### PROMPT
Word for word, transcribe the lines below and drop the pictures.

### SUPPLIED MATERIAL
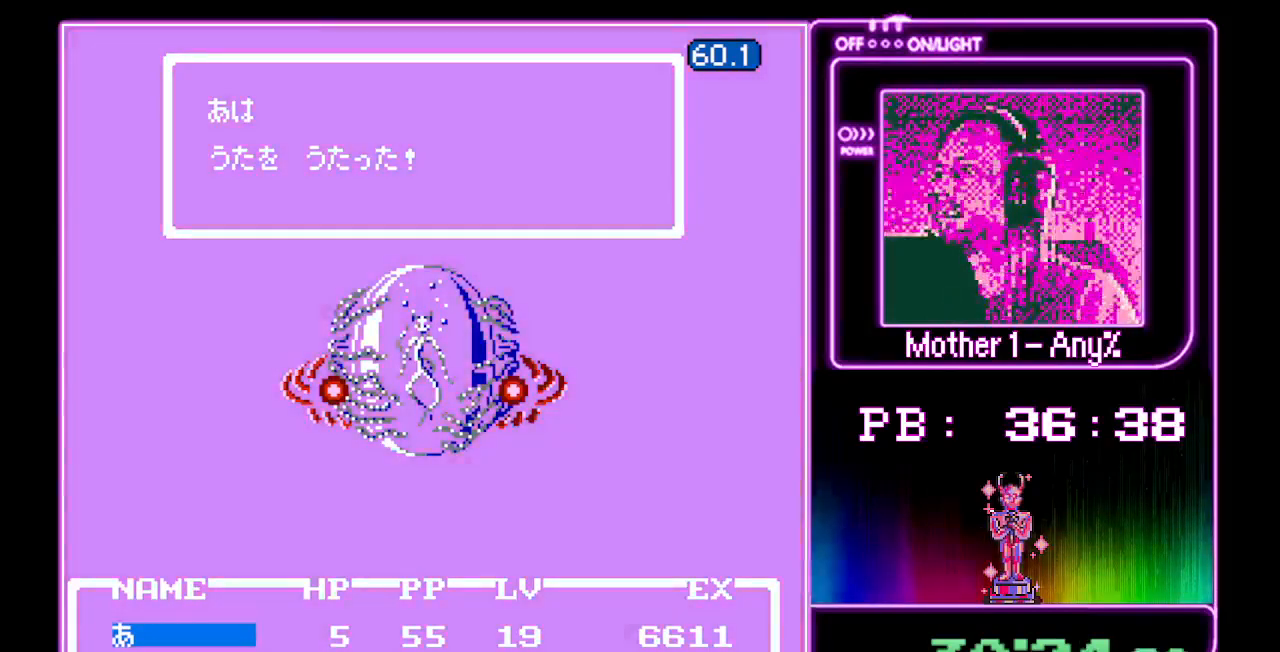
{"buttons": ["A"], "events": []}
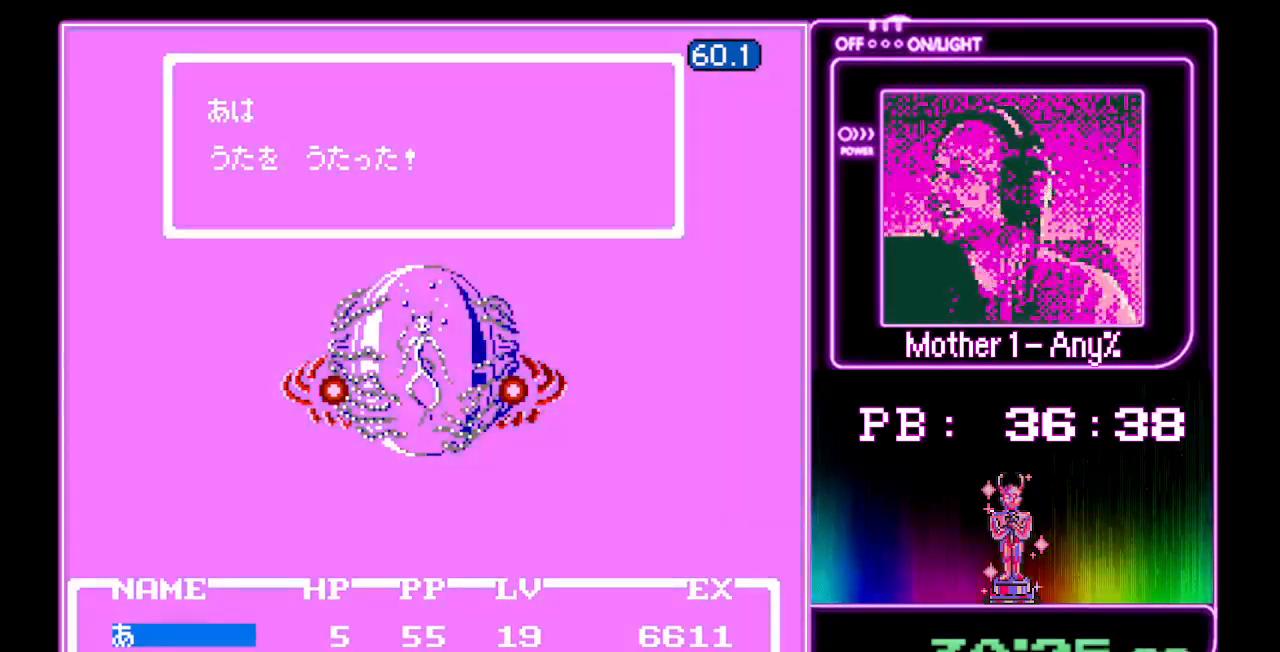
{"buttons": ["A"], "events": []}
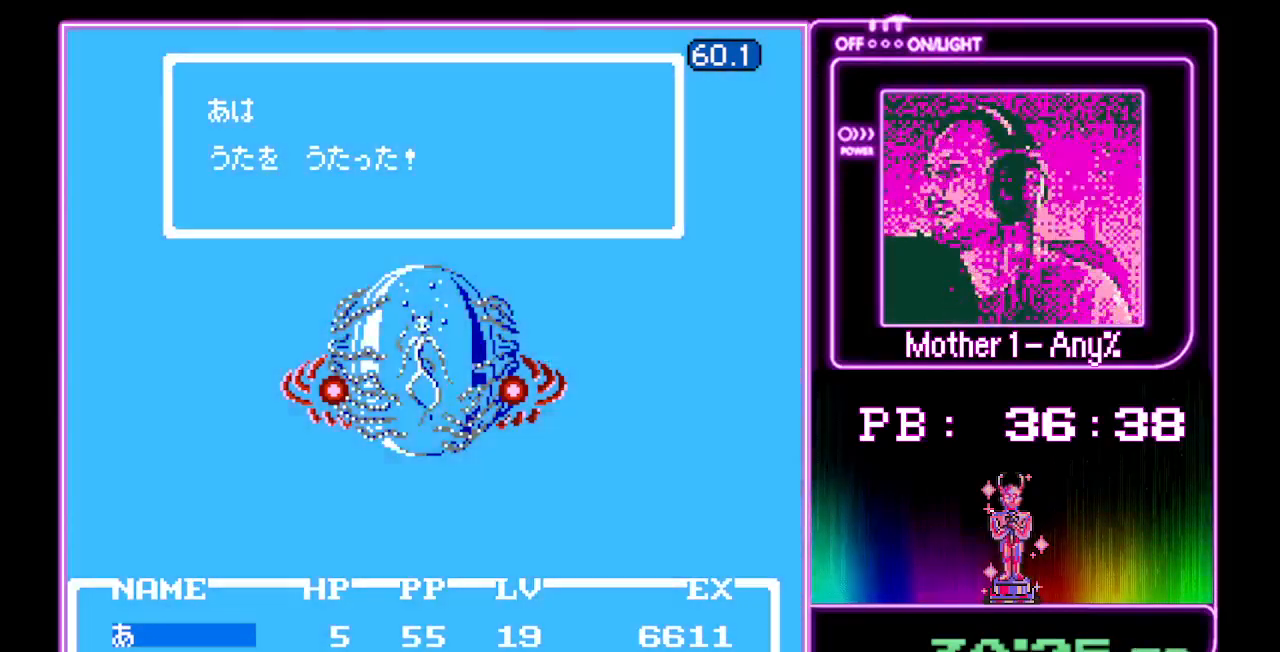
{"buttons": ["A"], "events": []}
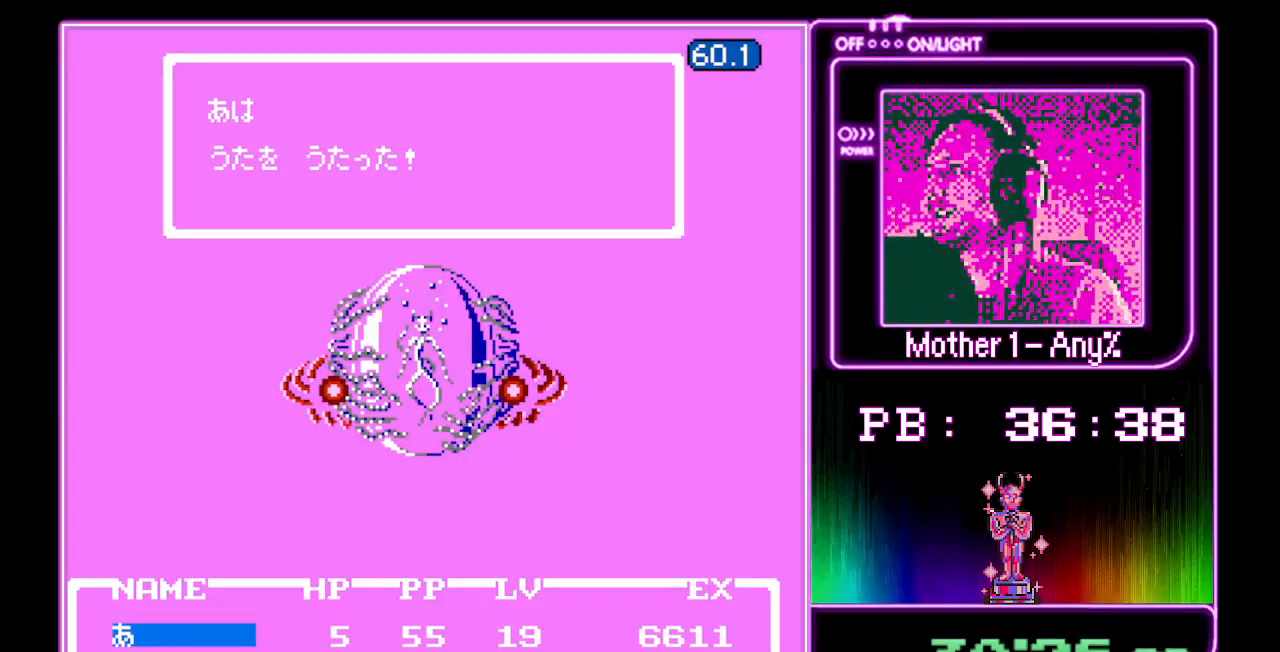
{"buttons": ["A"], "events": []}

### EXERCISE ANSWER
{"buttons": ["A"], "events": []}
{"buttons": ["A"], "events": []}
{"buttons": ["A"], "events": []}
{"buttons": ["A"], "events": []}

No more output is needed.